* _Set of tasks_:
- 1) In the article on pet supply shortages during the pandemic, how many U.S. households welcomed a new pet during the final three quarters of 2020?
- 2) List the pandemic-related disruptions that the article on pet supply shortages during the pandemic names.
- 3) Carry on the article on pet supply shortages during the pandemic from its last sentence.

* _Text block_:
The COVID-19 pandemic has had major effects on pet supplies during the past two years, industry experts say. They also said pet ownership has risen during the pandemic as people look for companionship while facing lockdowns or extended time indoors.
Supply-chain problems have been one of the biggest problems, specifically with canned cat food. Pandemic-related disruptions include pet food plant closures and shortages of raw materials and packaging materials.
About 12.6 million U.S. households welcomed a new pet during the final three quarters of 2020, according to the American Pet Products Association (APPA). Canned pet food and treats have been limited, and prices for some products have increased.
“As we continue to navigate life during a pandemic, pet owners recognize the emotional benefits of pet ownership, such as helping to mitigate stress and providing joy, comfort and companionship during these challenging times,” APPA President and CEO Steve King said in a news release.
The pet industry market grew to a record $103.6 billion in 2020, the APPA reported. APPA data shows pet food was the top reason for the growth, and pet food sales in 2020 accounted for nearly half the market.
Susie Yonce, of Johnston, came to the Greenwood Publix this week to find the right flavor of cat food at the store. An Index-Journal survey of area pet stores and grocery stores revealed mostly empty shelves where canned cat food is generally displayed.

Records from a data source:

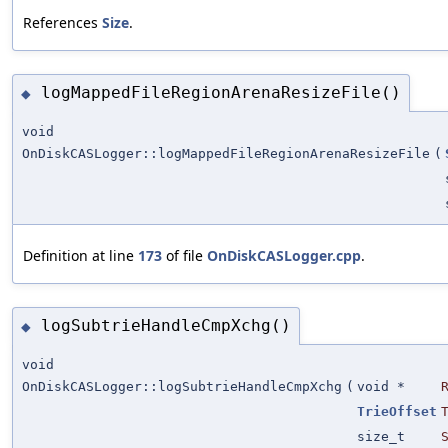
References
Size
.
logMappedFileRegionArenaResizeFile()
◆
void
OnDiskCASLogger::logMappedFileRegionArenaResizeFile
(
Definition at line
173
of file
OnDiskCASLogger.cpp
.
logSubtrieHandleCmpXchg()
◆
void
OnDiskCASLogger::logSubtrieHandleCmpXchg
(
void *
TrieOffset
size_t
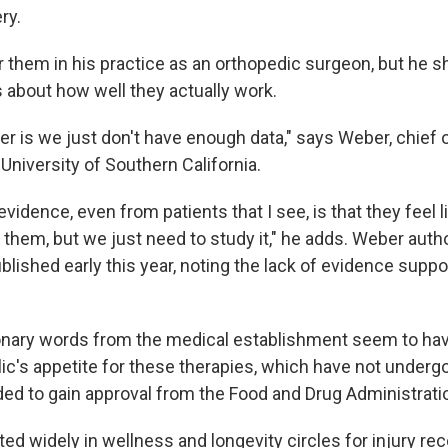
ry.
r them in his practice as an orthopedic surgeon, but he 
about how well they actually work.
r is we just don't have enough data," says Weber, chief 
University of Southern California.
vidence, even from patients that I see, is that they feel 
 them, but we just need to study it," he adds. Weber aut
blished early this year, noting the lack of evidence suppor
nary words from the medical establishment seem to have 
ic's appetite for these therapies, which have not undergo
eded to gain approval from the Food and Drug Administrati
ed widely in wellness and longevity circles for injury re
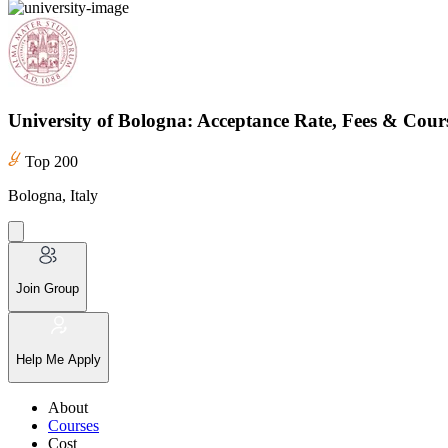
University of Bologna: Acceptance Rate, Fees & Cour
Top 200
Bologna, Italy
Join Group
Help Me Apply
About
Courses
Cost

* _Answers to the problems_:
- 1) About 12.6 million

- 2) Pet food plant closures, shortages of raw materials, and shortages of packaging materials

- 3)
“It’s been a problem for a while,” Yonce said. “I think my daughter is ordering it from a veterinarian locally here. She’s got tons of cats — 20 or more.”
Yonce has three cats, and she was piling her buggy high with what was remaining of the food her cats like.
“You can only feed them so many scraps,” Yonce said. “That’s why I came to Publix. In Edgefield, we have only one grocery store. When it’s out, you’re kind of out of luck.”
According to Nielsen, pet owners spent 46% more on online pet food purchases in 2020 than they did the previous year.
“As the entire food system faced incredible disruption during the COVID-19 pandemic, U.S. pet food makers were also forced to address new ingredient sourcing and transportation challenges,” Dana Brooks, president and CEO of the Pet Food Institute, said in a press release.
There hasn’t been major issues with dry, bagged pet food.
“It’s just everything from supply chain crisis, truckers, COVID, shortage of people to work, every excuse in the book,” Yonce said. “We’re hearing all those things.”